THE CENTRAL BANK will soon extend microfinance-oriented banks the option to convert to become regular thrift or rural lenders, following a series of reforms introduced by the regulator to open up the Philippine banking sector.
The Bangko Sentral ng Pilipinas (BSP) through Circular 929 said it will
“allow the conversion of microfinance-oriented thrift banks (TBs) and rural banks (RBs) to regular TBs and RBs as well as the conversion of their microfinance-oriented branches to regular branches,”
effectively lifting the ban set under the Manual of Regulations for Banks in 2008.
The new circular was signed on Oct. 28 by BSP Governor Amando M. Tetangco, Jr. and was posted on the central bank’s Web site over the weekend.
Based on the new rule, microfinance-oriented banks and branches may convert as regular lenders once they complies with a number of requirements, which include submitting a certified true copy of a resolution from the bank’s board of directors that authorizes its shift into a regular bank.
In addition, the bank’s president must issue a certification to say that the requirement of allocating at least half of total loans to micro-credit is
“no longer feasible due to changes in market condition,” the BSP said.
The bank officer must also provide a market study to illustrate such a change in conditions, alongside a strategic business strategy for moving up as a regular bank.
The bank
“must also change its business name to reflect its reclassification,” according to the circular.

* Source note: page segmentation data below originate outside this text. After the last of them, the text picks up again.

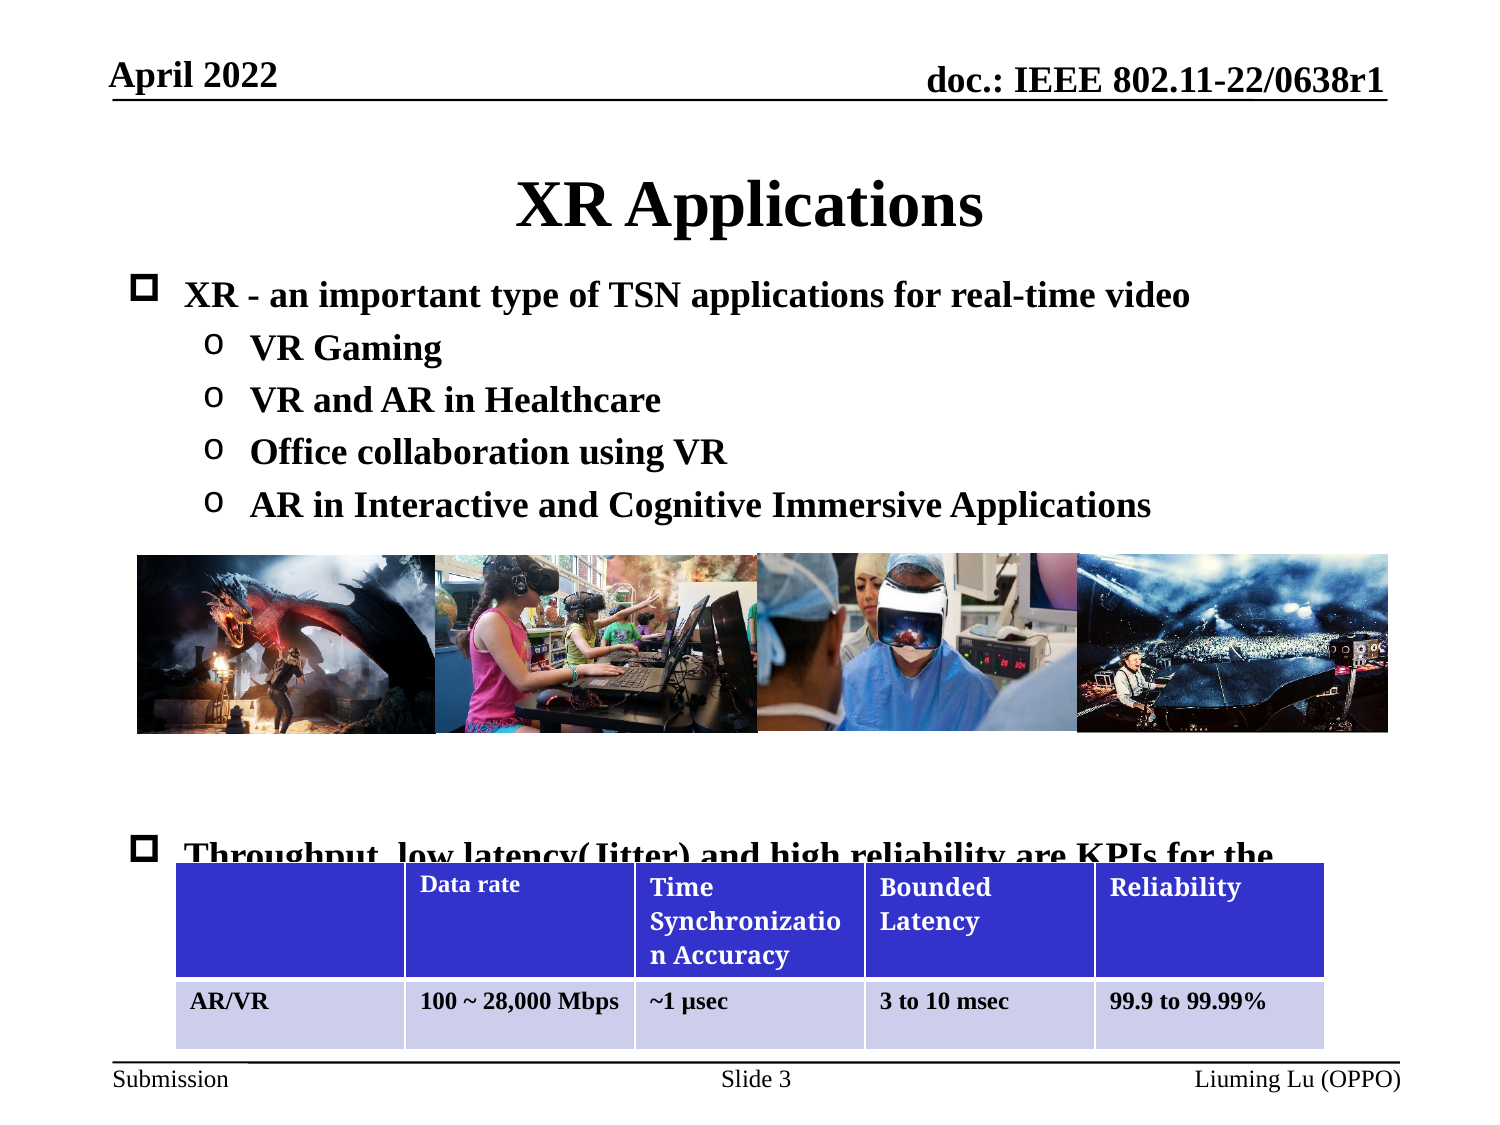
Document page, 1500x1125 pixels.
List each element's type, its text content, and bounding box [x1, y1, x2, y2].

table_cell 3 to 10 msec [866, 982, 1094, 1049]
table_header Data rate [406, 863, 634, 977]
table_cell AR/VR [176, 982, 404, 1049]
table_header Time Synchronization Accuracy [636, 863, 864, 977]
footer Liuming Lu (OPPO) [949, 1061, 1402, 1093]
slide_number Slide 3 [712, 1061, 800, 1093]
table_header Bounded Latency [866, 863, 1094, 977]
table_cell 99.9 to 99.99% [1096, 982, 1324, 1049]
table_header [176, 863, 404, 977]
table_cell 100 ~ 28,000 Mbps [406, 982, 634, 1049]
table_header Reliability [1096, 863, 1324, 977]
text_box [137, 553, 1388, 735]
title XR Applications [112, 112, 1388, 262]
list XR - an important type of TSN applications for real-time video VR Gaming VR and AR in Healthcare Office collaboration using VR AR in Interactive and Cognitive Immersive Applications Throughput, low latency(Jitter) and high reliability are KPIs for the requirements of XR applications [112, 262, 1388, 963]
table_cell ~1 µsec [636, 982, 864, 1049]
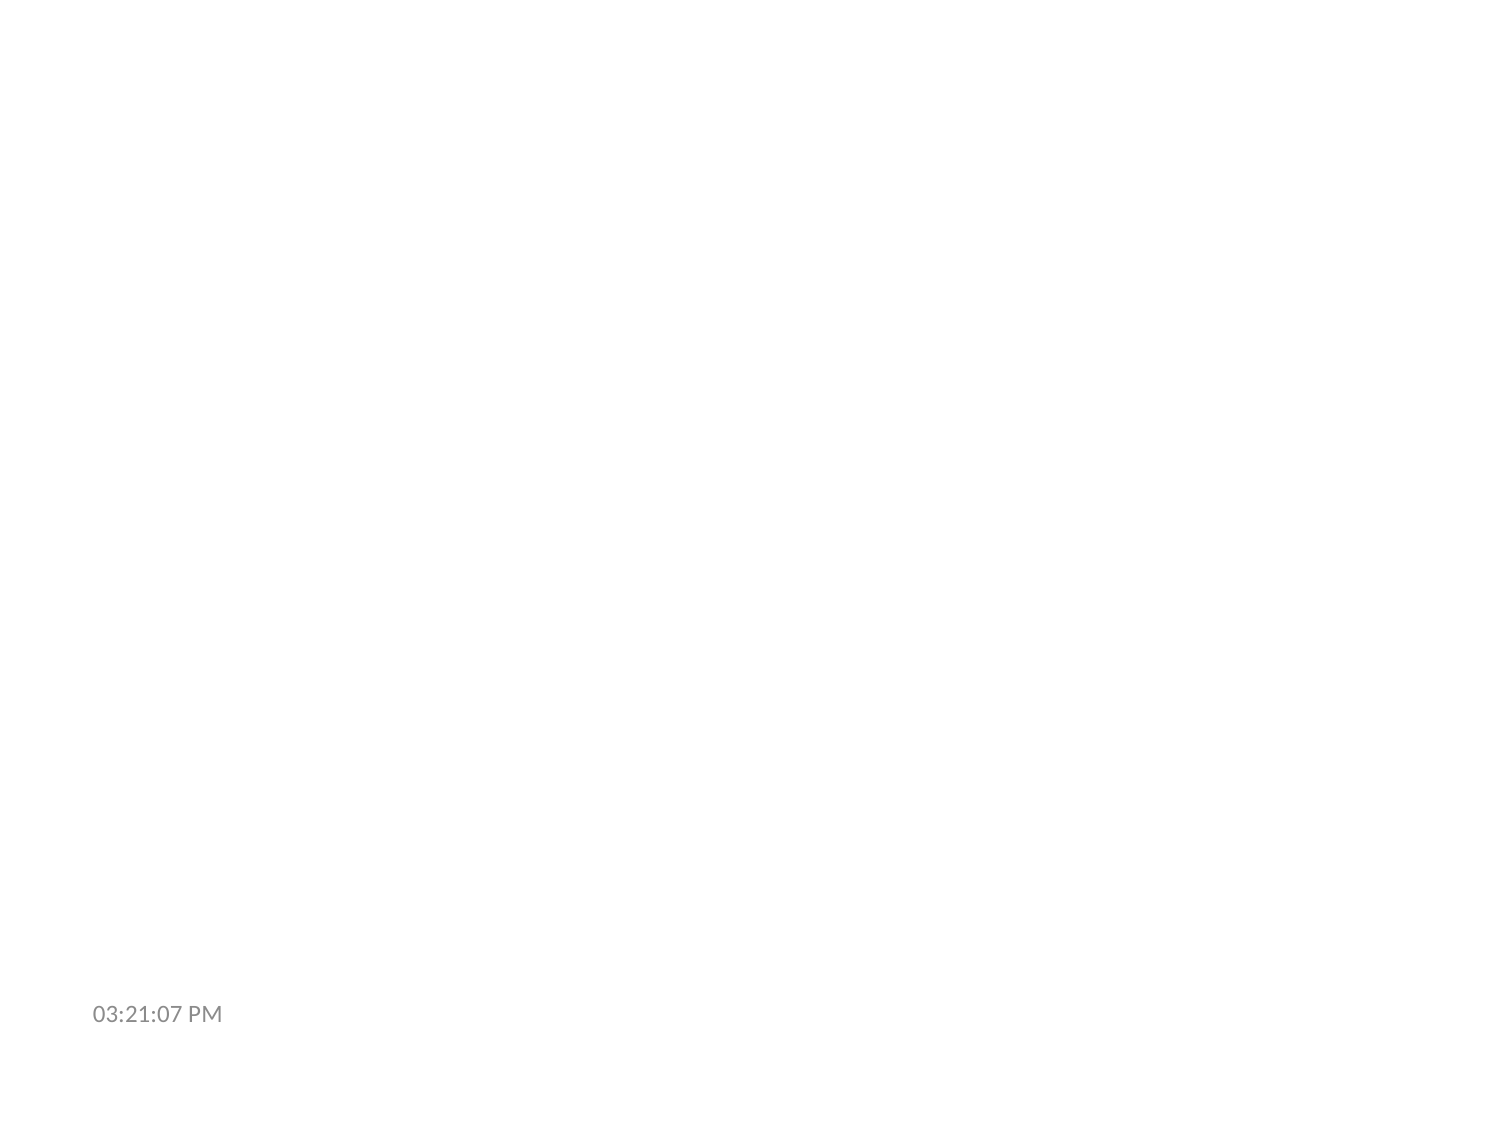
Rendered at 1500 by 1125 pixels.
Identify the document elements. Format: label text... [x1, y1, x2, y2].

text_box 3:35:09 PM [77, 982, 428, 1043]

Microfinance-oriented banks are scaled-down bank offices meant to cater to the needs of small depositors, and are authorized to conduct “limited” banking activities such as releasing small-scale loans, serving as bills payment centers, selling microinsurance products, and exchanging foreign currency.
Prior to this amendment, microfinance banks are “disallowed” from converting to thrift and rural banks. Meanwhile, micro-bank branches can only scale up as regular offices after five years of operations.

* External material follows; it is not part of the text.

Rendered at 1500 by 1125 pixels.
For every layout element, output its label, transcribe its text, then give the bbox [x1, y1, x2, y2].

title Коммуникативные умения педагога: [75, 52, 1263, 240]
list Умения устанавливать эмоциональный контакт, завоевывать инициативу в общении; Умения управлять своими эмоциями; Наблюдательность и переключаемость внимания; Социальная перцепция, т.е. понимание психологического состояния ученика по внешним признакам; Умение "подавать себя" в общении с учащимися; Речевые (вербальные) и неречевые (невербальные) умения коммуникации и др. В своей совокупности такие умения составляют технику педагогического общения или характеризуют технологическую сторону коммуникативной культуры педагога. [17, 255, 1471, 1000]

Last year, the Monetary Board approved an incentive package for banks that will establish presence in far-flung areas in the country. The BSP also removed processing fees for putting up branches in unbanked areas, in a bid to prod more lenders to set up shop there and broaden access to financial services.
The central bank has been working to liberalize the local banking system.
In February, the BSP announced that it will “gradually” lift the 17-year-old moratorium for the opening of new banks and branches in the country, ahead of the plan to fully reopen the sector to new players by 2018. First, thrift banks will be allowed to apply for licenses to scale up and operate as a universal or commercial bank until mid-2017. By Jan. 1, 2018, the ban on new licenses will be fully lifted for all financial entities.
Under these rules, microfinance-oriented lenders can also apply to put up a new branch after just one year of profitable operations, but subject to possible additional capital requirements to be set by the Monetary Board.
The relaxed rules are seen to assist local banks to position themselves better as foreign players come in, following the signing of Republic Act 10641 that allowed the full entry of foreign banks.